Seattle's ACT - A Contemporary Theatre has canceled its 2020 Mainstage Season due to COVID-19 restrictions. Canceled performances also include the ACTLab season and the Young Playwrights Program.
The company hopes to welcome audiences back to the theatre in spring 2021. Opening, however, cannot take place until Phase 4 is reached in Governor Jay Inslee's reopening plan, which is expected to continue to require physical distancing.
"We assessed our ability to reopen at a reduced capacity and how we could adhere to government advice around safety compliance," said ACT Managing Director Becky Witmer. "The safety of our patrons, artists, staff, and everyone who enters the building is a top priority. Unfortunately, due to the intimacy of our spaces throughout the building, we are unable to provide a safe and viable solution while maintaining distancing, which will continue for some time."

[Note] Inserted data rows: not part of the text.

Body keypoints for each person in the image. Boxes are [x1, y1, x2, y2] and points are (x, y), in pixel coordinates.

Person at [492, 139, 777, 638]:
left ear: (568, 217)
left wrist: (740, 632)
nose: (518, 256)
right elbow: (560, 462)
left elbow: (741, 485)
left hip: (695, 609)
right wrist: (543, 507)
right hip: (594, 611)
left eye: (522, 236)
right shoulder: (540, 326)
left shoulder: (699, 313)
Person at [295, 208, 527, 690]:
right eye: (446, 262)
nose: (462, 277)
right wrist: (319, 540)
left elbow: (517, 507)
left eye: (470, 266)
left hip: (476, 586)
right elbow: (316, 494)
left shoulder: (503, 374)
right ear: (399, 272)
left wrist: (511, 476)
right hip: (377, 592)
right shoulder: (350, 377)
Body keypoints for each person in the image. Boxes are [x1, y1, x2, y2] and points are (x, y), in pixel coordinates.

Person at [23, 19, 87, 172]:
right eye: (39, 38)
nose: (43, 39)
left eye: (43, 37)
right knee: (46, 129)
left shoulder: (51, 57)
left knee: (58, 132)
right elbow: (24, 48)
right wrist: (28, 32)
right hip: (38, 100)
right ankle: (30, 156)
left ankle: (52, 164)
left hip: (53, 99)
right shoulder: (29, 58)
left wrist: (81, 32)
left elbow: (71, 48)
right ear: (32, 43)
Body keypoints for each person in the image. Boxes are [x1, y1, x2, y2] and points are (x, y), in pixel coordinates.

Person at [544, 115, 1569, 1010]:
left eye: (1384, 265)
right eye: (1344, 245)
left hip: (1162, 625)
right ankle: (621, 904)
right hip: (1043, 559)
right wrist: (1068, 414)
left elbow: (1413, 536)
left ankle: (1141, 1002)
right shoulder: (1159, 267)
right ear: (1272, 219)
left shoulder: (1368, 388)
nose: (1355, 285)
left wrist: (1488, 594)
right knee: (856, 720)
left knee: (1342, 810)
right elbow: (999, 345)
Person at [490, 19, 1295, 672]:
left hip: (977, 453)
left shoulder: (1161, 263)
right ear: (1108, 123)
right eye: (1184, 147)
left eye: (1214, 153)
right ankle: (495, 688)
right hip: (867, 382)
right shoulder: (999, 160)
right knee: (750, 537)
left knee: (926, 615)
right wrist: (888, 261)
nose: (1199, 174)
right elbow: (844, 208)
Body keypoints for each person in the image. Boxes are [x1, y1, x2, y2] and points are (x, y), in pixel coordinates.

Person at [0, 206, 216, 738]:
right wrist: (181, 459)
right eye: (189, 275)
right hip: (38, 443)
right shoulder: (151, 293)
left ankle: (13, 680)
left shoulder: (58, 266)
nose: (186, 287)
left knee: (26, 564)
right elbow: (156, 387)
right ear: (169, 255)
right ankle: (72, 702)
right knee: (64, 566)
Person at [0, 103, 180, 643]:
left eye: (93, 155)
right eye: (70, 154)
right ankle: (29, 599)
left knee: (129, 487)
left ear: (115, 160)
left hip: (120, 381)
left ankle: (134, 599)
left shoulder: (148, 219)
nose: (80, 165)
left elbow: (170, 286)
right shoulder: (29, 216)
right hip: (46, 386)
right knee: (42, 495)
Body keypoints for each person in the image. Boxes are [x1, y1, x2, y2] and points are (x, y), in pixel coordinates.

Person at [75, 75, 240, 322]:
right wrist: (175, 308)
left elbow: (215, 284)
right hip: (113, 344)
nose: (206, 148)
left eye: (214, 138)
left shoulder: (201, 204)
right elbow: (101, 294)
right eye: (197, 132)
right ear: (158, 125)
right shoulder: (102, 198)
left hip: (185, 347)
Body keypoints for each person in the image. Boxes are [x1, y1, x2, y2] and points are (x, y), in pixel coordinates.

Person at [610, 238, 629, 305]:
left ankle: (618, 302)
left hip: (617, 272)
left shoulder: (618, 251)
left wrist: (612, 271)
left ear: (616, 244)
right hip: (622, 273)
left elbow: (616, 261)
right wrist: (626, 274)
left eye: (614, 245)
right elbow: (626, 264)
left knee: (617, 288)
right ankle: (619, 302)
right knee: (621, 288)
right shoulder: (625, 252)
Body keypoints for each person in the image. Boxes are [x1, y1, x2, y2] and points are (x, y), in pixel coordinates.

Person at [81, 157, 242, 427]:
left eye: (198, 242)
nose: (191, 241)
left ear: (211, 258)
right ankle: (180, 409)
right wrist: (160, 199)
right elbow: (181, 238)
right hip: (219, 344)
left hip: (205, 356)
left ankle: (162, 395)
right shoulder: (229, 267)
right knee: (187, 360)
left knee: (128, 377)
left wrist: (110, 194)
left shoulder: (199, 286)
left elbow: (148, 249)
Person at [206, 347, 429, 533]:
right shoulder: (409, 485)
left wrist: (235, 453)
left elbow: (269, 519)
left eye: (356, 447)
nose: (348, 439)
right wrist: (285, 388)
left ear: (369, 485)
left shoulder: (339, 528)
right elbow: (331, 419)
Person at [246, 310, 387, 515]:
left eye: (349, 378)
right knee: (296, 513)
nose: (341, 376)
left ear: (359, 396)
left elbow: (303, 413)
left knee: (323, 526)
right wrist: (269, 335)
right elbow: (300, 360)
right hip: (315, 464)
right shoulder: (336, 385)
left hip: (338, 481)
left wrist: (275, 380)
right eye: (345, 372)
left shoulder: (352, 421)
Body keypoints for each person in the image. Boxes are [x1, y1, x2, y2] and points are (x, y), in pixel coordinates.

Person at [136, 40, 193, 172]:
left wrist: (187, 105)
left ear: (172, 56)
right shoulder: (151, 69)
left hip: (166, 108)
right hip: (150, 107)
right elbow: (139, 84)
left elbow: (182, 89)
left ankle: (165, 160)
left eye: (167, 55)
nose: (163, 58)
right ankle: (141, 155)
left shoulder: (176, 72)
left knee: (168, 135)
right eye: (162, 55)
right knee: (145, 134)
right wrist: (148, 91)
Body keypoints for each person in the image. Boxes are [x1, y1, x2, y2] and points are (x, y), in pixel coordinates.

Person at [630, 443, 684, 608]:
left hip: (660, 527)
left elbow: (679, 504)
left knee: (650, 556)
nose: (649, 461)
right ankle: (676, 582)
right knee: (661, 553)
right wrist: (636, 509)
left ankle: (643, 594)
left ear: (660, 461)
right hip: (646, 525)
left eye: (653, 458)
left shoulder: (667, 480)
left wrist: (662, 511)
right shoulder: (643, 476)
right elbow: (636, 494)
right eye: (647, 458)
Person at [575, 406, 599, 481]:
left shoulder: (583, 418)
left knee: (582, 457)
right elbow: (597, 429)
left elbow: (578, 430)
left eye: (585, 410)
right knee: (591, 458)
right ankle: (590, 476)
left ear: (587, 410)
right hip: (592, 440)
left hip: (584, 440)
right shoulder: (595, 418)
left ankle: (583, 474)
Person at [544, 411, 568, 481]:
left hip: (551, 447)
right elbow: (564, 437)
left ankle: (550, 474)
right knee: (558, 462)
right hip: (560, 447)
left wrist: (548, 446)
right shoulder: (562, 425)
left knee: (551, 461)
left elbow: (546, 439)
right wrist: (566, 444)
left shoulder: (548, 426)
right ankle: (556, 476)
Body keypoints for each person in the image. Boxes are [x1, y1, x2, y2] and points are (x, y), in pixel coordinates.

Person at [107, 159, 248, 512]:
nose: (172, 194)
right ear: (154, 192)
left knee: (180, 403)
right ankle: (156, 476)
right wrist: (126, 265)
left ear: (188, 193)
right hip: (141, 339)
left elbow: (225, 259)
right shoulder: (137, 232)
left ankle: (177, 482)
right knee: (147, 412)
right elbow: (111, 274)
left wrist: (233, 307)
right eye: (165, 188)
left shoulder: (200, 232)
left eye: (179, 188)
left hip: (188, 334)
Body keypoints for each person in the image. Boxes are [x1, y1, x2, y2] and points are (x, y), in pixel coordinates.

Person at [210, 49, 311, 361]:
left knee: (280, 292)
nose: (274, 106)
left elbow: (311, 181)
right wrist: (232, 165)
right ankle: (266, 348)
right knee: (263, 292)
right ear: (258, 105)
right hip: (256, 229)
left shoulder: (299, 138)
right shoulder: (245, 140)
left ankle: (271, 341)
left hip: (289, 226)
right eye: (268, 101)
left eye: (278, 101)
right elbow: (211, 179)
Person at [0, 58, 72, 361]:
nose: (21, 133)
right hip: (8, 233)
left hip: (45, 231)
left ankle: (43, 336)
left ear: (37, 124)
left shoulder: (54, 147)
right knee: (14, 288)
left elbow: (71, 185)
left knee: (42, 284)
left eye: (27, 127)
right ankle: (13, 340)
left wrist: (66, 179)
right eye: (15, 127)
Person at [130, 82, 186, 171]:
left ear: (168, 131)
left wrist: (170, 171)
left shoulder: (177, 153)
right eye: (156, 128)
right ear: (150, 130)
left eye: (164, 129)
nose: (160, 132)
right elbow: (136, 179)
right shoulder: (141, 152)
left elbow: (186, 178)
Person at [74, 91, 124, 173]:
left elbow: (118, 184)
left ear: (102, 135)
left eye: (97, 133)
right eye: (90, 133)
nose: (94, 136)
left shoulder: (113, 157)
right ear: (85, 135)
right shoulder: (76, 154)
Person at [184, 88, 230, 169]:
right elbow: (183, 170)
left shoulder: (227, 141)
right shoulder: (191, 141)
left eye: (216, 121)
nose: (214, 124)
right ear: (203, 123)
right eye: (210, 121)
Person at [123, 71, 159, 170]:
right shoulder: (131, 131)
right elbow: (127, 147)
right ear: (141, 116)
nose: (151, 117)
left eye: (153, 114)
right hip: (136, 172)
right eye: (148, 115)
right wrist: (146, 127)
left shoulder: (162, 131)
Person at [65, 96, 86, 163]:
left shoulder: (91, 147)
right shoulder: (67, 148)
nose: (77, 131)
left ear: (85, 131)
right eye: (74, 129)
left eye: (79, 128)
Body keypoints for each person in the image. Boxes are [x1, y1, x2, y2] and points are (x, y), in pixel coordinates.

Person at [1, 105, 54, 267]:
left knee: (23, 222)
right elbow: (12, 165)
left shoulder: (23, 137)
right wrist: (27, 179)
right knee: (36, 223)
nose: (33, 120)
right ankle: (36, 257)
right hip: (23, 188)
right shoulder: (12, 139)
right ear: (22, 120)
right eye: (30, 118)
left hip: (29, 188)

The 2020 Mainstage Season, launching with Sweat, was also scheduled to include The Effect (April 17–May 10), Choir Boy (June 5–28), The Laugh Track (September 1–October 4), and Witch (October 23–November 15).
“The 55th Anniversary Season was curated especially for this milestone year," added Witmer. "ACT was proud to participate in the 50/50 in 2020 initiative to feature a majority female playwright slate and to produce the groundbreaking works by Pulitzer Prize-winning playwright Lynn Nottage and Academy Award-winning screenwriter Tarell Alvin McCraney. All of the playwrights scheduled for 2020 were artist debuts for the ACT Mainstage and all of the plays were written in the past 10 years; a truly contemporary season. Whether the 2020 plays are programmed in future years is in discussion. For now, ACT will pivot and offer a series of digital theatre events that speak to our time and continue to create engaging community conversations.”
ACT employs 100 people and attracts an attendance over 140,000 each year. The cancellation has resulted in job layoffs in the creative sector, and the lack of programming in the building will negatively impact the local downtown economy.